**Brief:**
The pictures do not belong in the copy. Restate all of the records word for word.

Stored items
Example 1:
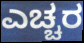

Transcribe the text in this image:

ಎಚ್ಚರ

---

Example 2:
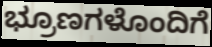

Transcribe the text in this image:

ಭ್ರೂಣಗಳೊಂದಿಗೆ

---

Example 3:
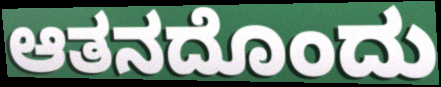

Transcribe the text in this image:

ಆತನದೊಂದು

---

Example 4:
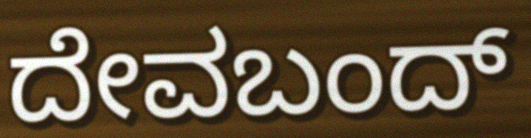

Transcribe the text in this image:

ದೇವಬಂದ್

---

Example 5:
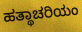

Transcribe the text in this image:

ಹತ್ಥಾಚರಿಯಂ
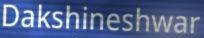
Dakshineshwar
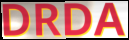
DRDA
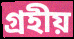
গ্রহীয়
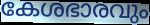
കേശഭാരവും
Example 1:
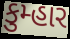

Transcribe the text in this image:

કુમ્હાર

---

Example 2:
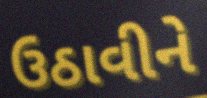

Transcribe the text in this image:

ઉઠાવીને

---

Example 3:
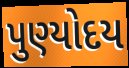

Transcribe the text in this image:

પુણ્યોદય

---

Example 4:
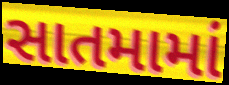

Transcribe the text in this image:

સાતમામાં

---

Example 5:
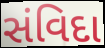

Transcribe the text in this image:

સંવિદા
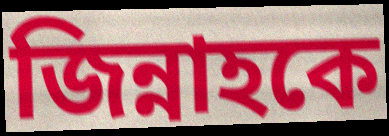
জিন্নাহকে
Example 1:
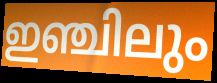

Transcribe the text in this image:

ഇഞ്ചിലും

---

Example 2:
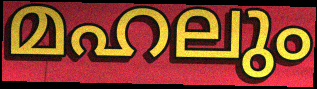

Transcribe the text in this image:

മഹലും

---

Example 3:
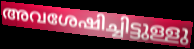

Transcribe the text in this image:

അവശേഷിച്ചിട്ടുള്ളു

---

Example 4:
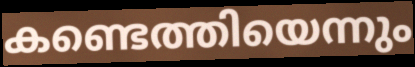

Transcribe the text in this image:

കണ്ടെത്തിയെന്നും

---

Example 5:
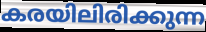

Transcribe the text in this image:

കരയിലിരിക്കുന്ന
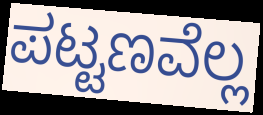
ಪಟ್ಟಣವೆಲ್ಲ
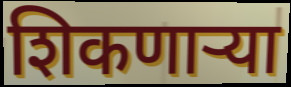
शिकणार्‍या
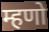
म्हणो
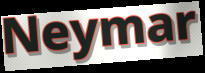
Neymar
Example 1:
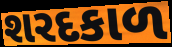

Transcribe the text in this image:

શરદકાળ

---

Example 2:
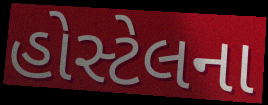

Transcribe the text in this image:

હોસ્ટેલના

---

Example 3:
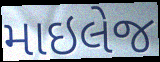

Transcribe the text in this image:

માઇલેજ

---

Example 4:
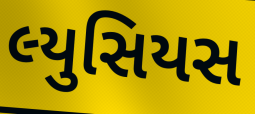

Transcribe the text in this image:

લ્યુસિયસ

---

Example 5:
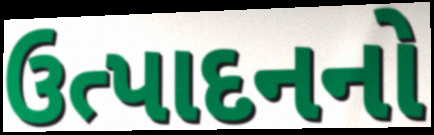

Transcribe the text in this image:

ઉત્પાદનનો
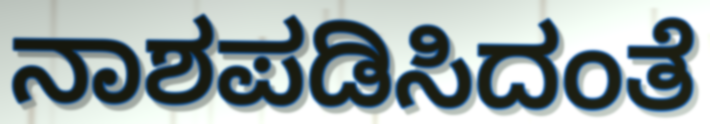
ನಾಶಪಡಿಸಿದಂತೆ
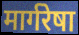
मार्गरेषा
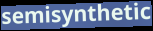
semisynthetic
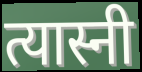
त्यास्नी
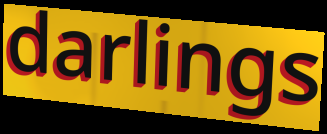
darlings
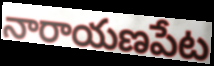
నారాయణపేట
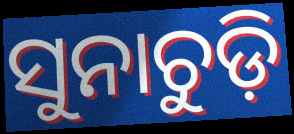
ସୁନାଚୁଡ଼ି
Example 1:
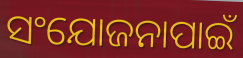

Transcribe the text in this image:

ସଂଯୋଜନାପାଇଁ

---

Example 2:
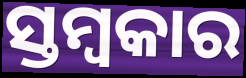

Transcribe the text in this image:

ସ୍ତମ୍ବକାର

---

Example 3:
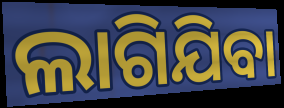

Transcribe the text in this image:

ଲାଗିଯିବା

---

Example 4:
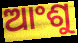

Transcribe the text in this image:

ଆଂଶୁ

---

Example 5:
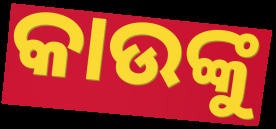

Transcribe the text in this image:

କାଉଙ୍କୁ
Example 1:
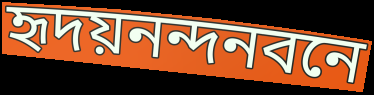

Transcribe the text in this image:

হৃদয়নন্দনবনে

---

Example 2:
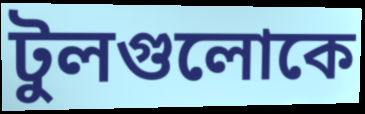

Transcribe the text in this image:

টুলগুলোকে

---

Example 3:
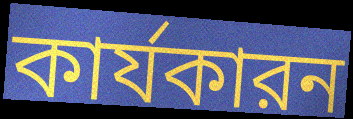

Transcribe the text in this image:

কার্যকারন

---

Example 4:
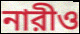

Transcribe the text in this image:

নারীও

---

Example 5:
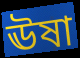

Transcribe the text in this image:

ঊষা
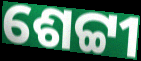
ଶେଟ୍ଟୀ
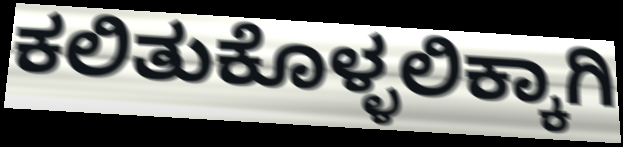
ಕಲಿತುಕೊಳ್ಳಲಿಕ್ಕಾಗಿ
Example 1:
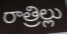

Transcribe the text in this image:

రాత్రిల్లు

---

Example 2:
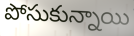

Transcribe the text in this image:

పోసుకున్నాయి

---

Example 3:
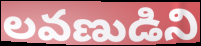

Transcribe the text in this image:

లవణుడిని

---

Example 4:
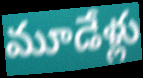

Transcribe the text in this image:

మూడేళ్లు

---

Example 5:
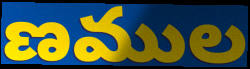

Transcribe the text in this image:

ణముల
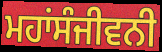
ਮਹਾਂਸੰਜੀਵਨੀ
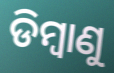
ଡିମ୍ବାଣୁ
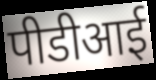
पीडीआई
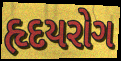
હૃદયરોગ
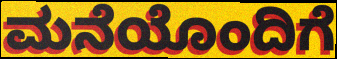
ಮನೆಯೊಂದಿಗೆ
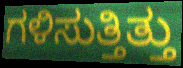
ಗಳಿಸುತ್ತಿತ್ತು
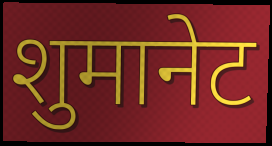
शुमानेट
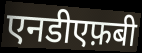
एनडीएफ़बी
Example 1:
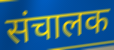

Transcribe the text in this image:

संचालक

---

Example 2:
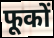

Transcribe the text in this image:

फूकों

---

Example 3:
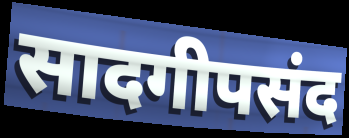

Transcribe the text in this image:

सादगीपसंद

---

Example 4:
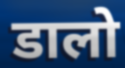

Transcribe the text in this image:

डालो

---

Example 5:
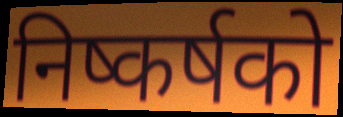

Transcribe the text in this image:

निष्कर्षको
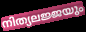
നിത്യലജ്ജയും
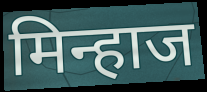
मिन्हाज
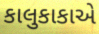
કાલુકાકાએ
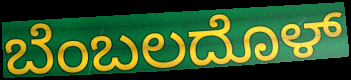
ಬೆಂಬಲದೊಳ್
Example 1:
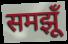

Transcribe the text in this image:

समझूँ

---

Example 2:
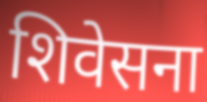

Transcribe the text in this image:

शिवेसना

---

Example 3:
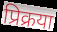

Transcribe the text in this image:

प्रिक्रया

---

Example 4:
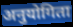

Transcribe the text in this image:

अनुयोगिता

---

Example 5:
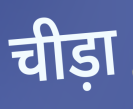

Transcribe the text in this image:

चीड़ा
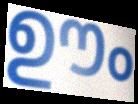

**Exercise output:**
Example 1:

Transcribe the text in this image:

ಎಚ್ಚರ

---

Example 2:

Transcribe the text in this image:

ಭ್ರೂಣಗಳೊಂದಿಗೆ

---

Example 3:

Transcribe the text in this image:

ಆತನದೊಂದು

---

Example 4:

Transcribe the text in this image:

ದೇವಬಂದ್

---

Example 5:

Transcribe the text in this image:

ಹತ್ಥಾಚರಿಯಂ
Dakshineshwar
DRDA
গ্রহীয়
കേശഭാരവും
Example 1:

Transcribe the text in this image:

કુમ્હાર

---

Example 2:

Transcribe the text in this image:

ઉઠાવીને

---

Example 3:

Transcribe the text in this image:

પુણ્યોદય

---

Example 4:

Transcribe the text in this image:

સાતમામાં

---

Example 5:

Transcribe the text in this image:

સંવિદા
জিন্নাহকে
Example 1:

Transcribe the text in this image:

ഇഞ്ചിലും

---

Example 2:

Transcribe the text in this image:

മഹലും

---

Example 3:

Transcribe the text in this image:

അവശേഷിച്ചിട്ടുള്ളു

---

Example 4:

Transcribe the text in this image:

കണ്ടെത്തിയെന്നും

---

Example 5:

Transcribe the text in this image:

കരയിലിരിക്കുന്ന
ಪಟ್ಟಣವೆಲ್ಲ
शिकणार्‍या
म्हणो
Neymar
Example 1:

Transcribe the text in this image:

શરદકાળ

---

Example 2:

Transcribe the text in this image:

હોસ્ટેલના

---

Example 3:

Transcribe the text in this image:

માઇલેજ

---

Example 4:

Transcribe the text in this image:

લ્યુસિયસ

---

Example 5:

Transcribe the text in this image:

ઉત્પાદનનો
ನಾಶಪಡಿಸಿದಂತೆ
मार्गरेषा
semisynthetic
त्यास्नी
darlings
నారాయణపేట
ସୁନାଚୁଡ଼ି
Example 1:

Transcribe the text in this image:

ସଂଯୋଜନାପାଇଁ

---

Example 2:

Transcribe the text in this image:

ସ୍ତମ୍ବକାର

---

Example 3:

Transcribe the text in this image:

ଲାଗିଯିବା

---

Example 4:

Transcribe the text in this image:

ଆଂଶୁ

---

Example 5:

Transcribe the text in this image:

କାଉଙ୍କୁ
Example 1:

Transcribe the text in this image:

হৃদয়নন্দনবনে

---

Example 2:

Transcribe the text in this image:

টুলগুলোকে

---

Example 3:

Transcribe the text in this image:

কার্যকারন

---

Example 4:

Transcribe the text in this image:

নারীও

---

Example 5:

Transcribe the text in this image:

ঊষা
ଶେଟ୍ଟୀ
ಕಲಿತುಕೊಳ್ಳಲಿಕ್ಕಾಗಿ
Example 1:

Transcribe the text in this image:

రాత్రిల్లు

---

Example 2:

Transcribe the text in this image:

పోసుకున్నాయి

---

Example 3:

Transcribe the text in this image:

లవణుడిని

---

Example 4:

Transcribe the text in this image:

మూడేళ్లు

---

Example 5:

Transcribe the text in this image:

ణముల
ਮਹਾਂਸੰਜੀਵਨੀ
ଡିମ୍ବାଣୁ
पीडीआई
હૃદયરોગ
ಮನೆಯೊಂದಿಗೆ
ಗಳಿಸುತ್ತಿತ್ತು
शुमानेट
एनडीएफ़बी
Example 1:

Transcribe the text in this image:

संचालक

---

Example 2:

Transcribe the text in this image:

फूकों

---

Example 3:

Transcribe the text in this image:

सादगीपसंद

---

Example 4:

Transcribe the text in this image:

डालो

---

Example 5:

Transcribe the text in this image:

निष्कर्षको
നിത്യലജ്ജയും
मिन्हाज
કાલુકાકાએ
ಬೆಂಬಲದೊಳ್
Example 1:

Transcribe the text in this image:

समझूँ

---

Example 2:

Transcribe the text in this image:

शिवेसना

---

Example 3:

Transcribe the text in this image:

प्रिक्रया

---

Example 4:

Transcribe the text in this image:

अनुयोगिता

---

Example 5:

Transcribe the text in this image:

चीड़ा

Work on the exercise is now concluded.